I found the article to be refreshing; I’ve always thought that class is a huge taboo in the United States. It’s rarely ever discussed, and when it is, it’s usually in terms of its interaction with race. But I also think Michaels overstates his points considerably. Take, for instance, the case of the recent arrest of Henry Louis Gates, which Michaels describes thus:
The recent furore over the arrest for ‘disorderly conduct’ of Henry Louis Gates helps make this clear. Gates, as one of his Harvard colleagues said, is ‘a famous, wealthy and important black man’, a point Gates himself tried to make to the arresting officer – the way he put it was: ‘You don’t know who you’re messing with.’ But, despite the helpful hint, the cop failed to recognise an essential truth about neoliberal America: it’s no longer enough to kowtow to rich white people; now you have to kowtow to rich black people too. The problem, as a sympathetic writer in the Guardian put it, is that ‘Gates’s race snuffed out his class status,’ or as Gates said to the New York Times, ‘I can’t wear my Harvard gown everywhere.’ In the bad old days this situation almost never came up – cops could confidently treat all black people, indeed, all people of colour, the way they traditionally treated poor white people. But now that we’ve made some real progress towards integrating our elites, you need to step back and take the time to figure out ‘who you’re messing with’. You need to make sure that nobody’s class status is snuffed out by his race.

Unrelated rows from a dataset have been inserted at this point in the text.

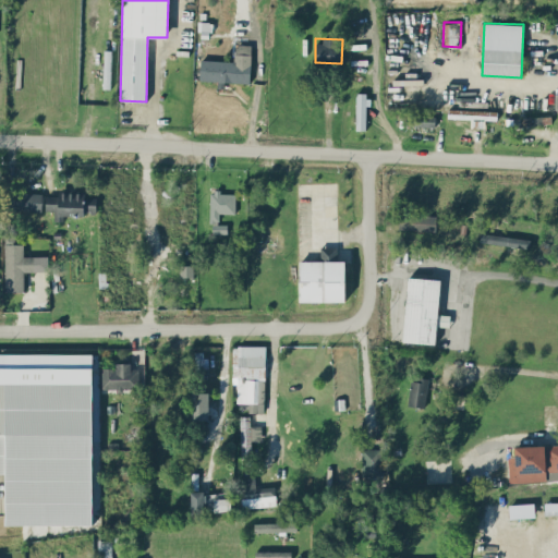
[(252,45),(234,44),(234,61),(201,59),(199,80),(221,81),(221,82),(250,83),(252,45)]
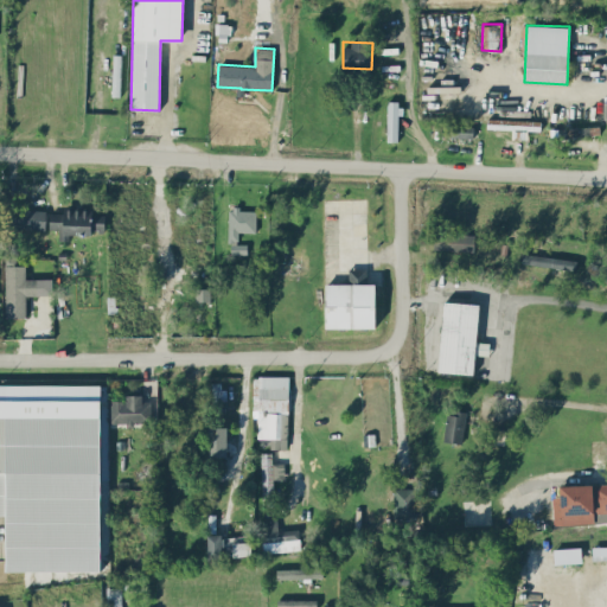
[(387,140),(398,140),(398,101),(388,101),(387,140)]
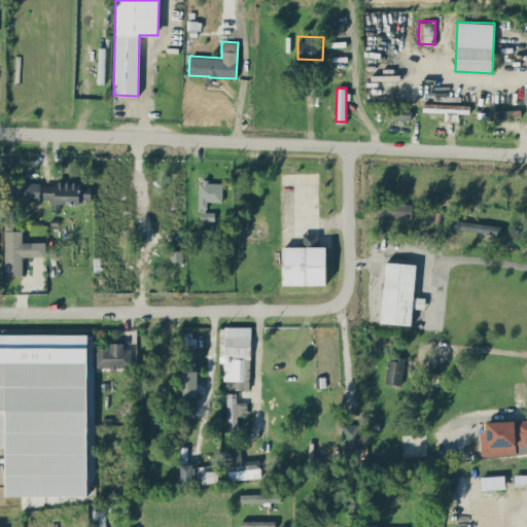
[(43,184),(43,198),(51,198),(51,208),(60,209),(60,202),(92,202),(92,185),(80,185),(80,180),(56,180),(56,184),(43,184)]
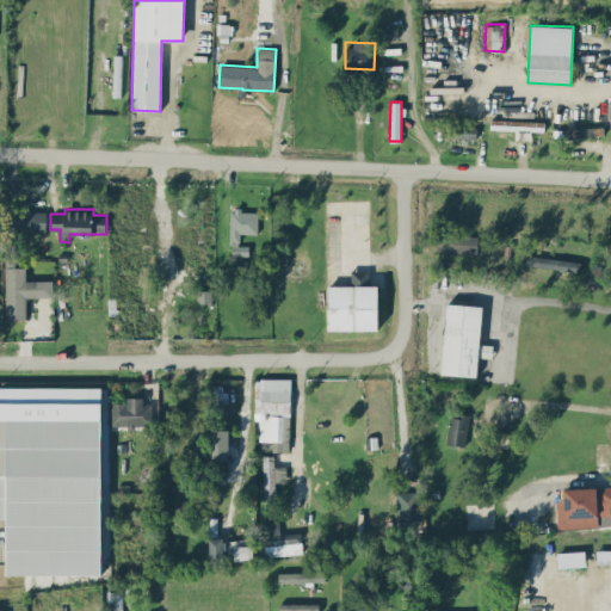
[(45,232),(47,211),(13,210),(13,230),(45,232)]
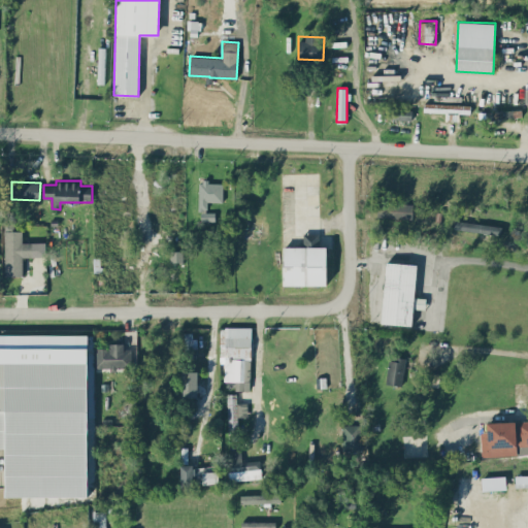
[(213,220),(213,212),(207,212),(207,201),(223,201),(223,183),(200,182),(199,220),(213,220)]
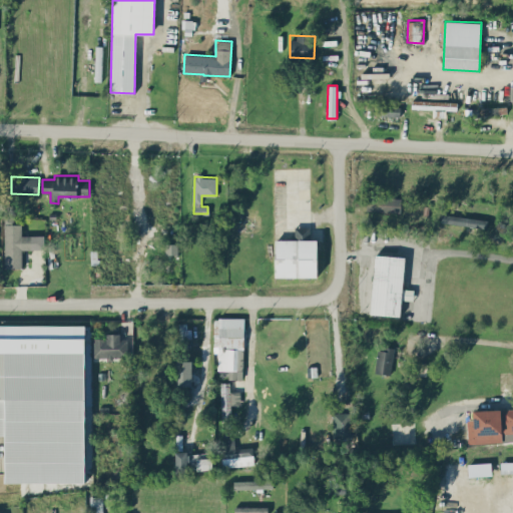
[(401,197),(367,196),(366,210),(401,212),(401,197)]
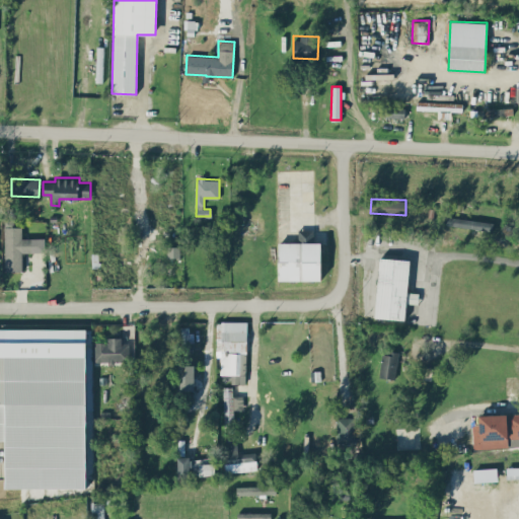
[(492,220),(447,217),(446,226),(491,229),(492,220)]
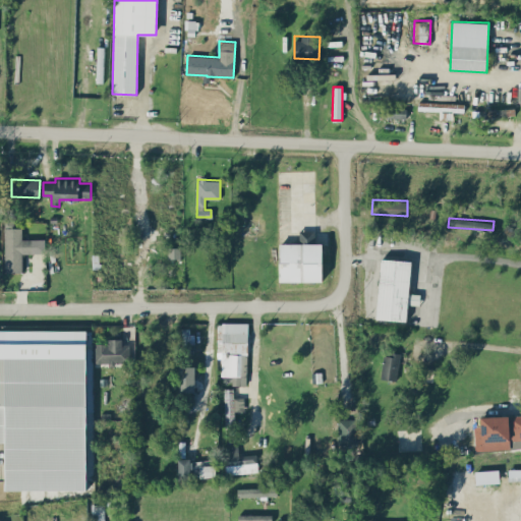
[(22,253),(45,252),(45,238),(22,239),(22,227),(4,228),(5,273),(22,272),(22,253)]
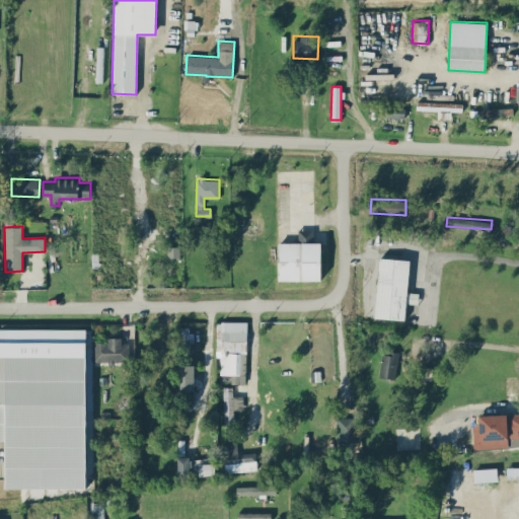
[(278,280),(320,280),(321,242),(314,242),(314,230),(298,230),(298,242),(279,242),(278,280)]
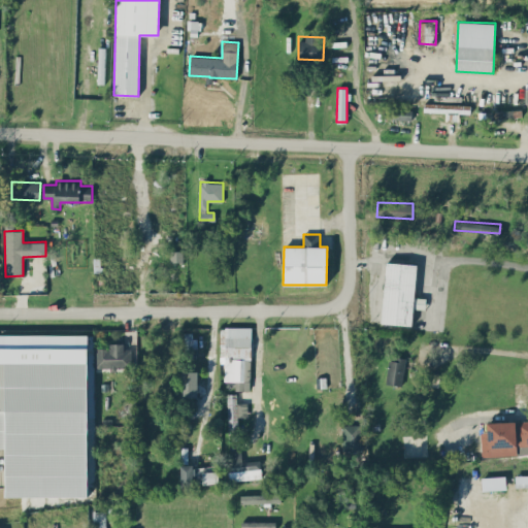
[(183,251),(170,251),(170,261),(183,261),(183,251)]
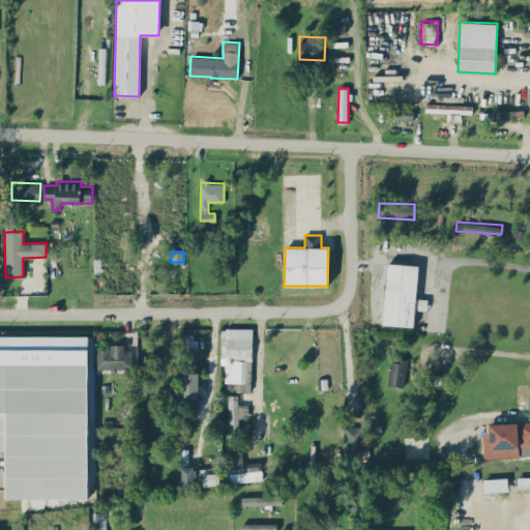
[(383,325),(413,326),(414,308),(416,308),(416,299),(418,265),(386,263),(383,325)]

Michaels’ assertion that “in the bad old days…cops could confidently treat all black people, indeed, all people of color, the way they traditionally treated poor white people” is simply inaccurate. All other things being equal (which of course they never are, but bear with me for the sake of the argument), race does play a role in the way in which cops treat people. And you don’t need to take my word for it; just look at statistics emanating from police departments in cities like Los Angeles. If a poor white man drove a Rolls Royce in Beverly Hills, he would not necessarily be stopped, while a rich black man might, as famously happened to the lawyer Johnnie Cochran in 1979. The fact remains that racism does play a role that cannot be entirely explained away by an appeal to class. Still, I think the article is interesting, because it explains why the focus on race and sex at the expense of class legitimates disparities and perpetuates prevailing power structures.